President Barack Obama gestures as he steps aboard Air Force One in Peoria August 17, 2011.

President Barack Obama gestures as he steps aboard Air Force One in Peoria August 17, 2011. Obama wrapped up a Midwest bus trip through Minnesota, Iowa and Illinois. REUTERS/Jason Reed

Rock Katschnig, a corn and soybean farmer in Prophetstown, Illinois, spoke for millions of business owners this week when making a polite appeal to President Obama: “Please don’t challenge us with more rules and regulations from Washington, D.C., that hinder us.”
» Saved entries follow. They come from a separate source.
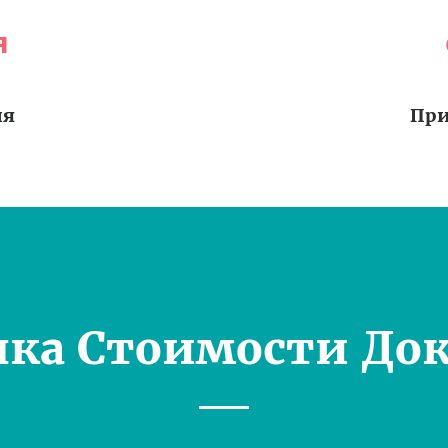
я
ия
При
нка Стоимости Док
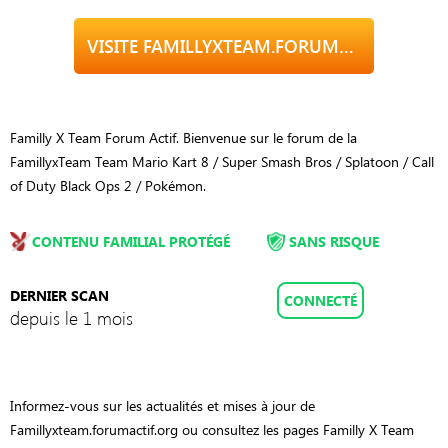
VISITE FAMILLYXTEAM.FORUMACTIF.ORG
Familly X Team Forum Actif. Bienvenue sur le forum de la
FamillyxTeam Team Mario Kart 8 / Super Smash Bros / Splatoon / Call
of Duty Black Ops 2 / Pokémon.
CONTENU FAMILIAL PROTÉGÉ
SANS RISQUE
DERNIER SCAN
CONNECTÉ
depuis le 1 mois
Informez-vous sur les actualités et mises à jour de
Famillyxteam.forumactif.org ou consultez les pages Familly X Team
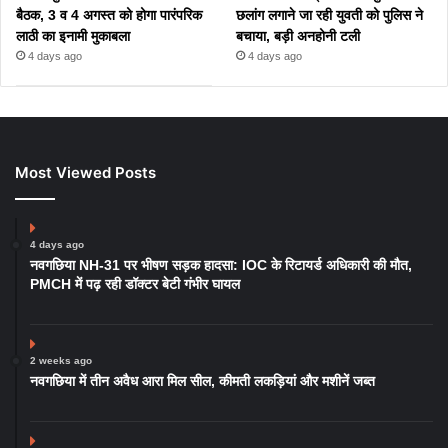
बैठक, 3 व 4 अगस्त को होगा पारंपरिक
छलांग लगाने जा रही युवती को पुलिस ने
लाठी का इनामी मुकाबला
बचाया, बड़ी अनहोनी टली
4 days ago
4 days ago
Most Viewed Posts
4 days ago
नवगछिया NH-31 पर भीषण सड़क हादसा: IOC के रिटायर्ड अधिकारी की मौत,
PMCH में पढ़ रही डॉक्टर बेटी गंभीर घायल
2 weeks ago
नवगछिया में तीन अवैध आरा मिल सील, कीमती लकड़ियां और मशीनें जब्त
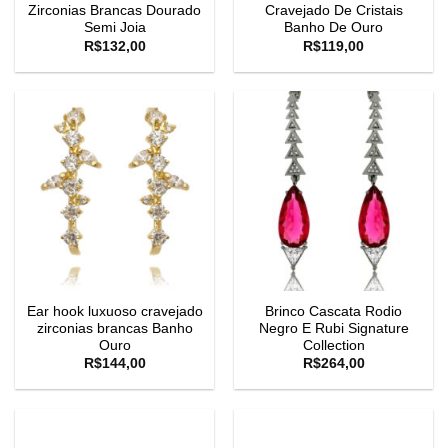
Zirconias Brancas Dourado
Cravejado De Cristais
Semi Joia
Banho De Ouro
R$
132,00
R$
119,00
Ear hook luxuoso cravejado
Brinco Cascata Rodio
zirconias brancas Banho
Negro E Rubi Signature
Ouro
Collection
R$
144,00
R$
264,00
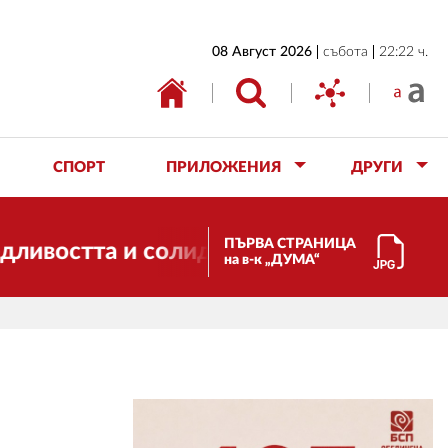
НАЧАЛО
08 Август 2026
събота
22:22 ч.
БЪЛГАРИЯ
ИКОНОМИКА
ИЗБОРИ
СПОРТ
ПРИЛОЖЕНИЯ
ДРУГИ
СВЯТ
ОБЩЕСТВО
ПЪРВА СТРАНИЦА
тта и солидарността. Благодарим ви за
на в-к „ДУМА“
КУЛТУРА
ЖИВОТ
СПОРТ
ПРИЛОЖЕНИЯ
ДРУГИ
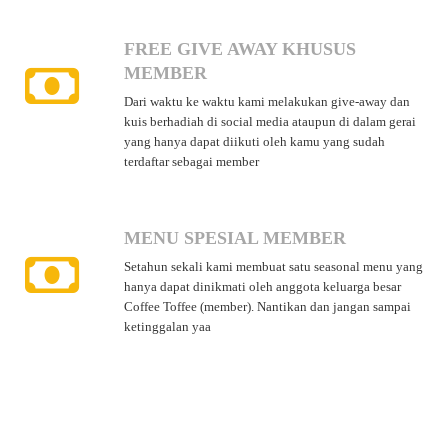
FREE GIVE AWAY KHUSUS
MEMBER
Dari waktu ke waktu kami melakukan give-away dan
kuis berhadiah di social media ataupun di dalam gerai
yang hanya dapat diikuti oleh kamu yang sudah
terdaftar sebagai member
MENU SPESIAL MEMBER
Setahun sekali kami membuat satu seasonal menu yang
hanya dapat dinikmati oleh anggota keluarga besar
Coffee Toffee (member). Nantikan dan jangan sampai
ketinggalan yaa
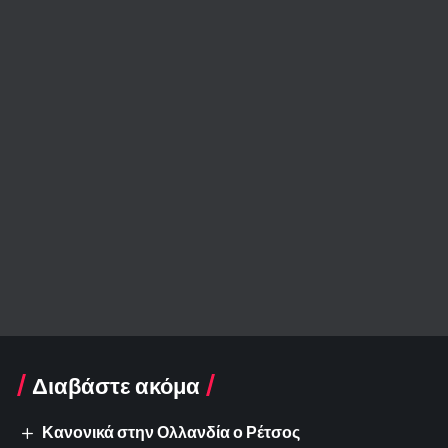
Διαβάστε ακόμα
Κανονικά στην Ολλανδία ο Ρέτσος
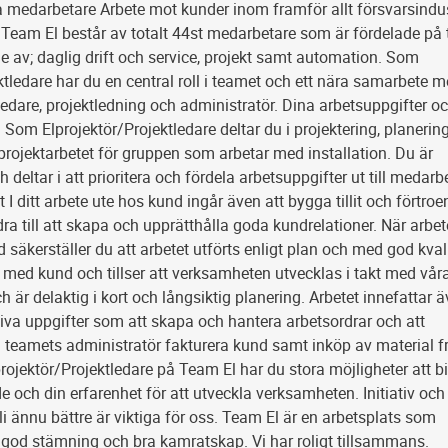
medarbetare Arbete mot kunder inom framför allt försvarsindus
Team El består av totalt 44st medarbetare som är fördelade på 
 av; daglig drift och service, projekt samt automation. Som
ktledare har du en central roll i teamet och ett nära samarbete 
edare, projektledning och administratör. Dina arbetsuppgifter o
om Elprojektör/Projektledare deltar du i projektering, planerin
rojektarbetet för gruppen som arbetar med installation. Du är
 deltar i att prioritera och fördela arbetsuppgifter ut till medarb
 I ditt arbete ute hos kund ingår även att bygga tillit och förtro
dra till att skapa och upprätthålla goda kundrelationer. När arbet
d säkerställer du att arbetet utförts enligt plan och med god kvali
 med kund och tillser att verksamheten utvecklas i takt med vår
 är delaktig i kort och långsiktig planering. Arbetet innefattar 
iva uppgifter som att skapa och hantera arbetsordrar och att
teamets administratör fakturera kund samt inköp av material f
rojektör/Projektledare på Team El har du stora möjligheter att b
 och din erfarenhet för att utveckla verksamheten. Initiativ och
bli ännu bättre är viktiga för oss. Team El är en arbetsplats som
god stämning och bra kamratskap. Vi har roligt tillsammans.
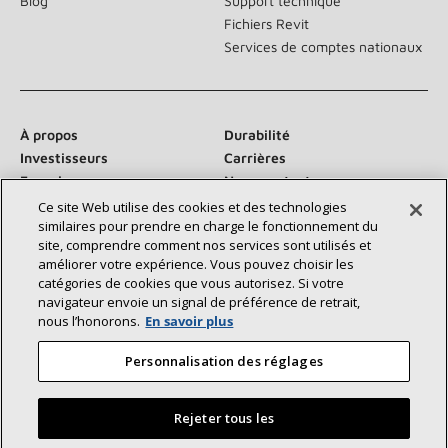
Blog
Support technique
Fichiers Revit
Services de comptes nationaux
À propos
Durabilité
Investisseurs
Carrières
Fournisseurs
Nous contacter
Salle de presse
Ce site Web utilise des cookies et des technologies
similaires pour prendre en charge le fonctionnement du
site, comprendre comment nos services sont utilisés et
améliorer votre expérience. Vous pouvez choisir les
catégories de cookies que vous autorisez. Si votre
Communiquez avec nous :
navigateur envoie un signal de préférence de retrait,
nous l’honorons.
En savoir plus
Personnalisation des réglages
Rejeter tous les
©2026 Lennox International Inc.
Plan du site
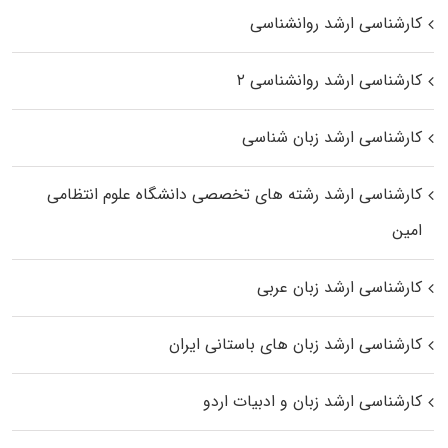
کارشناسی ارشد روانشناسی
کارشناسی ارشد روانشناسی ۲
کارشناسی ارشد زبان شناسی
کارشناسی ارشد رﺷﺘﻪ ﻫﺎی تخصصی داﻧﺸﮕﺎه ﻋﻠﻮم انتظامی
اﻣﻴﻦ
کارشناسی ارشد زبان عربی
کارشناسی ارشد زبان‌ های باستانی ایران
کارشناسی ارشد زبان و ادبیات اردو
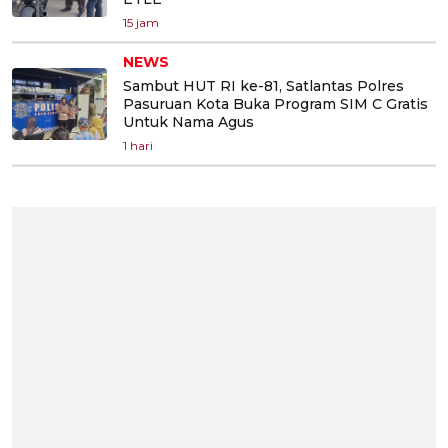
15 jam
NEWS
Sambut HUT RI ke-81, Satlantas Polres
Pasuruan Kota Buka Program SIM C Gratis
Untuk Nama Agus
1 hari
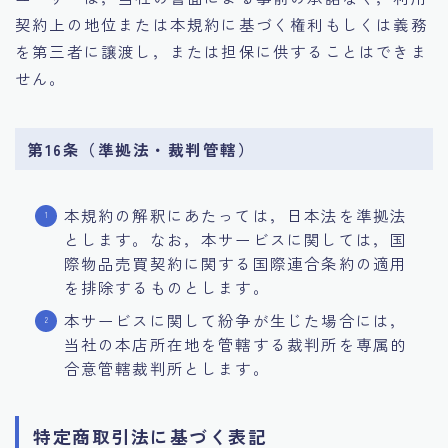
契約上の地位または本規約に基づく権利もしくは義務
を第三者に譲渡し，または担保に供することはできま
せん。
第16条（準拠法・裁判管轄）
本規約の解釈にあたっては，日本法を準拠法
とします。なお，本サービスに関しては，国
際物品売買契約に関する国際連合条約の適用
を排除するものとします。
本サービスに関して紛争が生じた場合には，
当社の本店所在地を管轄する裁判所を専属的
合意管轄裁判所とします。
特定商取引法に基づく表記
The scene: A “town hall” forum on the third and final day of the President’s “Get on the Bus” tour of the rural Midwest. Following his 17-minute lecture on the evils of politics (!), as well as the urgent need for “shared sacrifice” (i.e., higher taxes), Obama invited questions from the “folks” in the audience.

First up was Katschnig. The President responded to the farmer’s request by inquiring whether there is a particular rule he is worried about. To which Katschnig replied: “We hear what’s coming down about noise pollution, dust pollution, water runoff. Sometimes the best approach is just common sense, and we are already using that.”

Obama responded: “Here’s what I’d suggest is, the—if you hear something is happening, but it hasn’t happened, don’t always believe what you hear.” The President went on to suggest that any farmer with a regulatory concern ought to simply “contact USDA,” and “find out what it is that you’re concerned about.”

(In other words, Farmer Katschnig, you don’t know what you’re talking about.)

Actually, though, it’s the President who is clueless, which certainly surprised Katsching.

“With all due respect to the President, I don’t believe I was the one who was misinformed,” he said in an interview Friday with the Heritage Foundation. “Coming into farm country, I was surprised he wasn’t more informed.”

Indeed. The fact is, the Environmental Protection Agency (EPA) is seriously contemplating much more stringent requirements to control dust (aka “particulate matter”). A notice in the Federal Register of April 22—Earth Day—announced that the agency has completed its analysis of policy options in the matter—a four-year endeavor. Now, all that remains to be done is for EPA Administrator Lisa Jackson (and, presumably, the White House) to decide whether to impose yet more costly and unwarranted regulations on farms and the multitude of other businesses already wobbling under the weight of existing federal dictates.

So radical are the dust regulations that 21 Senators signed a letter to Jackson objecting to the proposed standards as “the most stringent and unparalleled regulation of dust in our nation’s history.”

“These identified levels will be extremely burdensome for farmers and livestock producers to attain,” the letter states. “Whether it’s livestock kicking up dust, soybeans being combined on a dry day in the fall, or driving a car down the gravel road, dust is a naturally occurring event.”

Katschnig is likewise justified in his concern about new regulations governing water runoff. The EPA is in the midst of crafting new rules to control stormwater runoff and is considering suggestions from a variety of groups, including state water system administrators, to increase requirements for farms.

As for the President’s advice that Katschnig “talk to (USDA) directly,” Politico reporter M.J. Lee attempted to do just that—with dismal results. As he tells it, “I found myself in a bureaucratic equivalent of hot potato — getting bounced from the feds to Illinois state agriculture officials to the state farm bureau.”

Lee was forced to surrender his quest after 10 different calls yielded no information—and receipt of an email from USDA stating that the dust regulation does not fall within the agency’s jurisdiction.

It would be unreasonable to expect any President to be familiar with every regulation under consideration across his Administration. (Indeed, the federal regulatory ranks now number 271,000 full-time employees.) But in this instance, the problem is not that he doesn’t know the details. The problem is his apparent imperviousness to the consequences of regulatory extremism.

Since taking office in January 2009, the Obama Administration has imposed 75 new major regulations with reported costs to the private sector exceeding $40 billion. No other President has burdened businesses and individuals with a higher number and larger cost of regulations in a comparable time period.

As reported today in The Washington Post, Obama is on track to become the first President in the modern era to score negative job growth. In all likelihood, this wouldn’t be the case if he would recognize the concerns of hard-working citizens and curb his regulatory impulses. A Katschnig put it, “There’s a phrase going around about this Administration—that it’s never seen a regulation it didn’t like.”